The $q$-analog of the Gamma Function

The objective of this note is to show how to arrive at the definition of the $q$-analog of the Gamma function. To do so, we "discover" the limit:
\label{entry1ii} \newcommand{\qrfac}[2]{{\left({#1}; q\right)_{#2}}} \lim_{q\to 1} \frac{\qrfac{q}{\infty}}{(1-q)^x \qrfac{q^{x+1}}{\infty}}= \Gamma (x+1).

Recall the limit definition of the Gamma function (from, for example Rainville [5, p. 11]):
$$\Gamma(x+1):=\lim_{n\to \infty} \frac{n! n^x}{(x+1)(x+2)\cdots (x+n)}.$$
To derive \eqref{entry1ii}, we find a $q$-analog of this limit. To that end, we use:
1.  $\displaystyle \lim_{q\to 1} \frac{\qrfac{q}{n}}{(1-q)^n} = n!$
2. $\displaystyle \lim_{q\to 1} \left(\frac{1-q^n}{1-q}\right)^x =n^x$
3. $\displaystyle \lim_{q\to 1} \frac{\qrfac{q^{x+1}}{n}}{(1-q)^n}=(x+1)(x+2)\cdots (x+n)$
Thus, we have
\begin{align*}\require{cancel} \Gamma(x+1)&= \lim_{n\to \infty} \frac{n! n^x}{(x+1)(x+2)\cdots (x+n)}\cr
& = \lim_{n\to \infty} \lim_{q\to 1} \frac{(1-q)^n}{\qrfac{q^{x+1}}{n}}\cdot \frac{\qrfac{q}{n}}{(1-q)^n} \cdot \left(\frac{1-q^n}{1-q}\right)^x\cr &= \lim_{q\to 1}\lim_{n\to \infty} \frac{\cancel{(1-q)^n}}{\qrfac{q^{x+1}}{n}}\cdot \frac{\qrfac{q}{n}}{\cancel{(1-q)^n}} \cdot \left(\frac{1-q^n}{1-q}\right)^x\cr &= \lim_{q\to 1} \frac{\qrfac{q}{\infty}}{\qrfac{q^{x+1}}{\infty}} \frac{1}{(1-q)^x}. \end{align*}
Here, we assume that the limits can be interchanged, and $|q|<1$. This completes the derivation of \eqref{entry1ii}.

Given the relation \eqref{entry1ii}, we can define the $q$-Gamma function, for $|q|<1$, as \label{qgammadef} \Gamma_q (x)= \frac{\qrfac{q}{\infty}}{(1-q)^{x-1} \qrfac{q^{x}}{\infty}}.
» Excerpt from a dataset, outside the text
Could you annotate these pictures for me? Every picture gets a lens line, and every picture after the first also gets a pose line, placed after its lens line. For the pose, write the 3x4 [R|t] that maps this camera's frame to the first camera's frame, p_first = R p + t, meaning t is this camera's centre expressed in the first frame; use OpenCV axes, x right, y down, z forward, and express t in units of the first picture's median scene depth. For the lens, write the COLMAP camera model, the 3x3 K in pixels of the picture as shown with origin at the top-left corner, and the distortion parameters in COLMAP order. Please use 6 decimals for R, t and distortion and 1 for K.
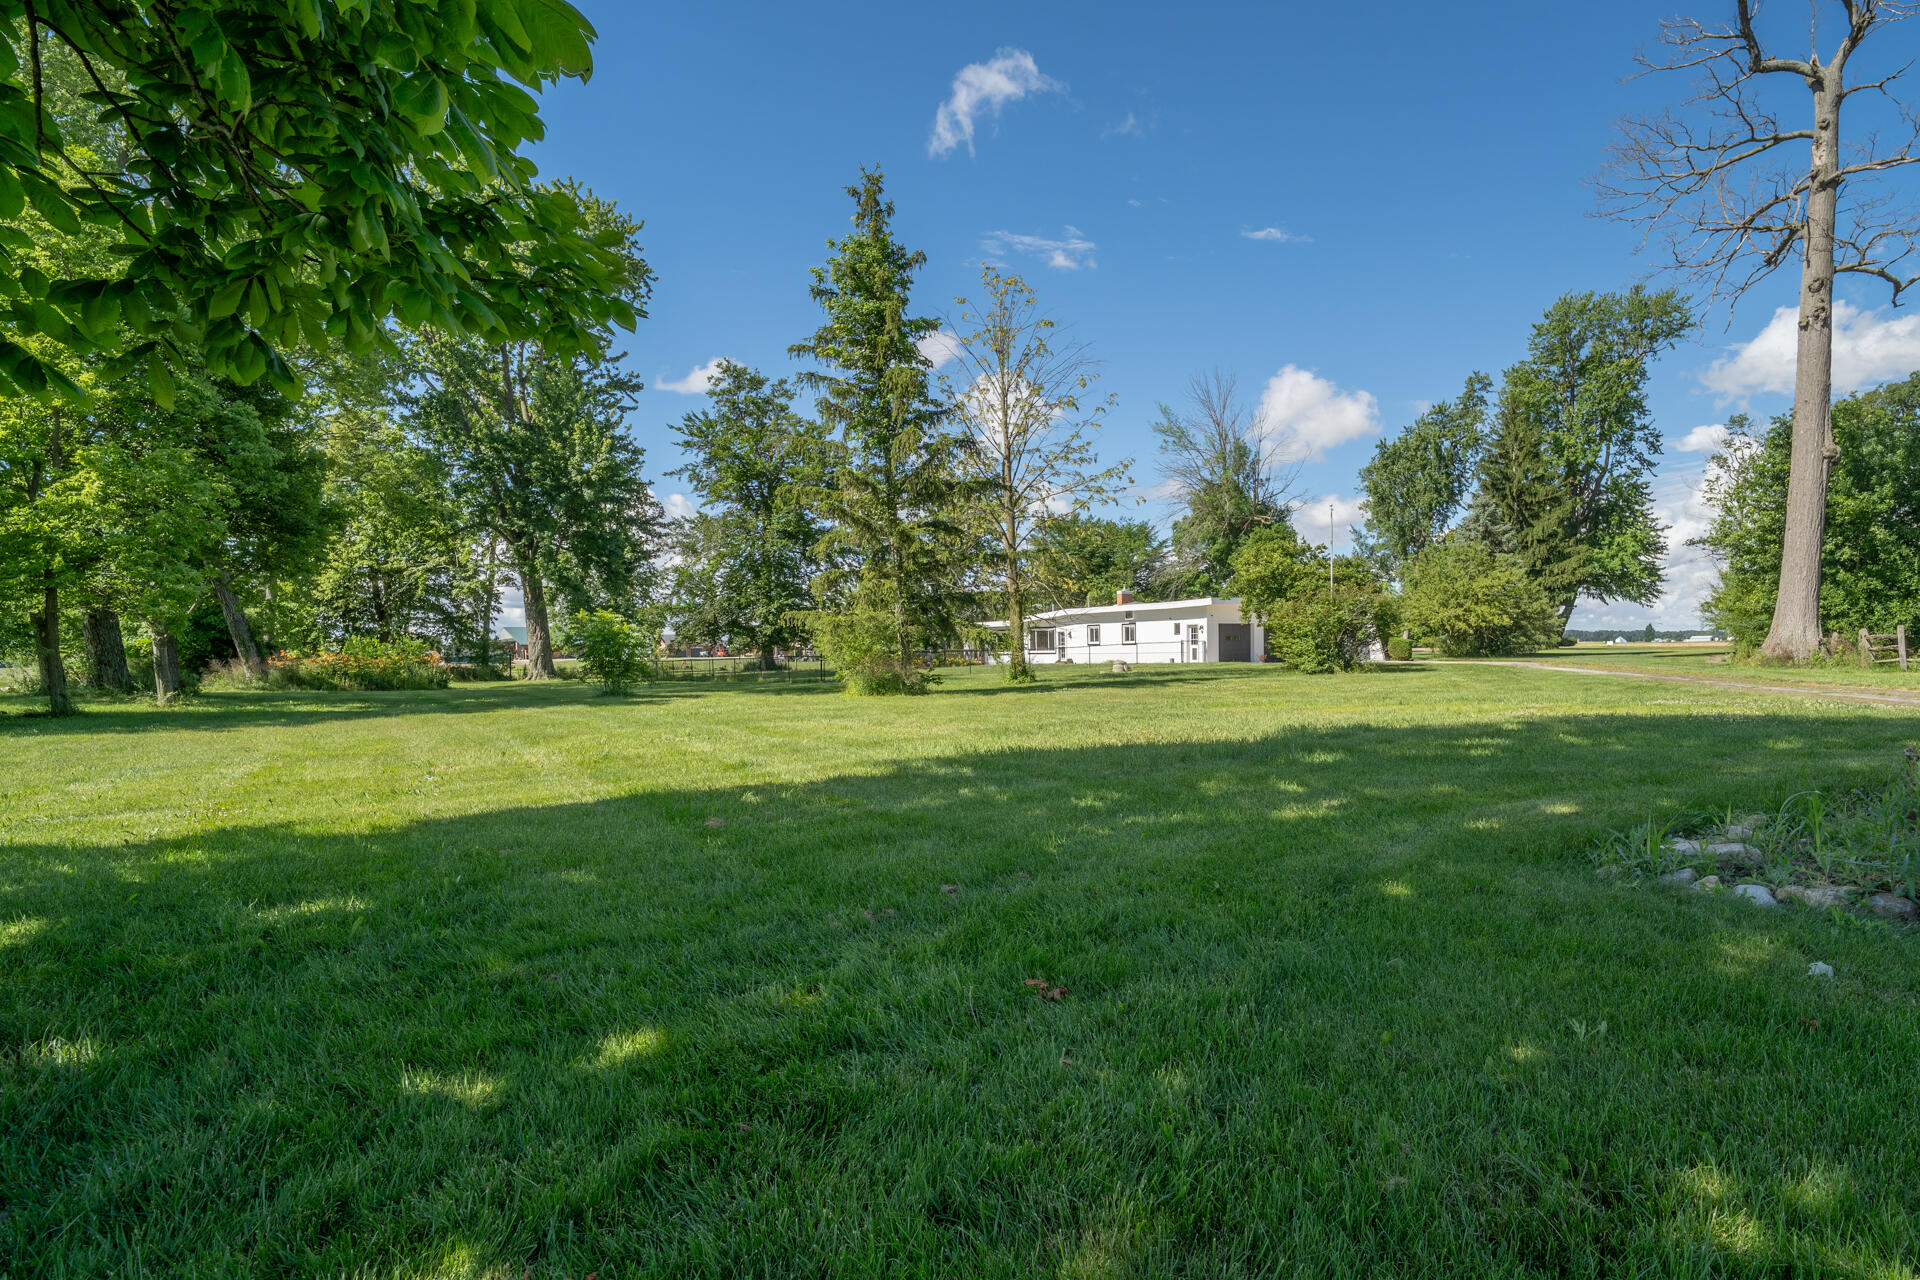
lens RADIAL K [[900.7, 0, 960.0], [0, 900.7, 640.0], [0, 0, 1]] dist [-0.002071, -0.000951]
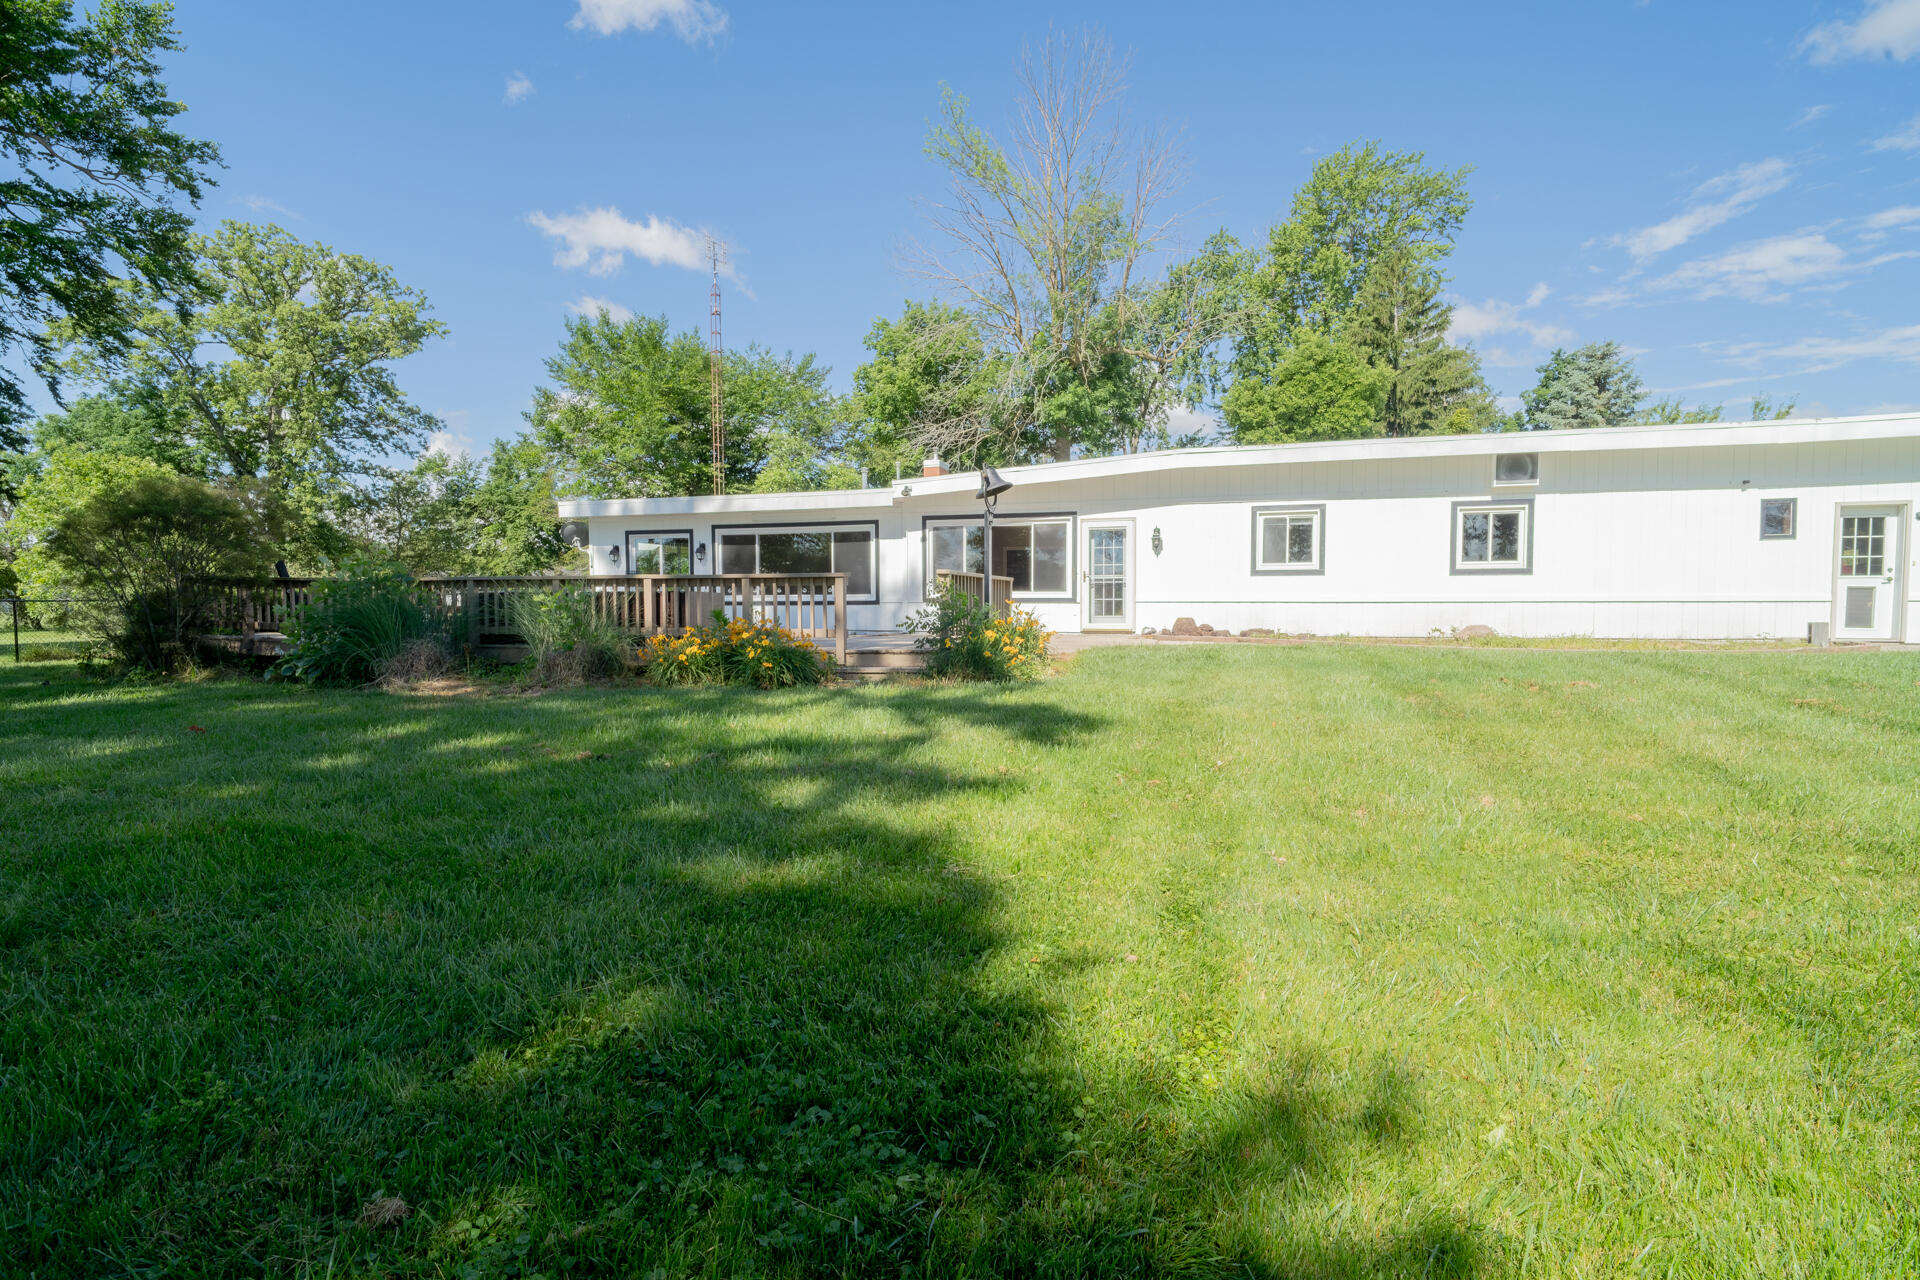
lens RADIAL K [[900.7, 0, 960.0], [0, 900.7, 640.0], [0, 0, 1]] dist [-0.002071, -0.000951]
pose [[0.763788, -0.016232, 0.645263, -0.118782], [-0.017207, 0.998816, 0.045493, 0.014910], [-0.645238, -0.045850, 0.762604, 0.837427]]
Remarks. The proof by Gosper, reported by Andrews [1] and reproduced in Gasper and Rahman [4] uses Euler's Product definition of the Gamma Function. Equation \eqref{entry1ii} is Entry 1(ii) in Berndt [2, ch.16]. The limit definition is entry 2293 in Carr's book [3], so Ramanujan had access to it.

References
1. G. E. Andrews, $q$-Series: Their development and application in analysis, number theory, combinatorics, physics and computer algebra, NSF CBMS Regional Conference Series, 66 1986.
2. B. C. Berndt, Ramanujan's Notebooks, Part III, Springer Verlag, New York, 1991.
3. G. S. Carr, Formulas and Theorems of Pure Mathematics, 2nd ed., Chelsea, NY, 1970.
4. G. Gasper and M. Rahman, Basic Hypergeometric Series, Encyclopedia of Mathematics And Its Applications 35, Cambridge University Press, Cambridge, 1990; Second Ed. (2004).
5. E. D. Rainville, Special Functions, Chelsea, NY (1960).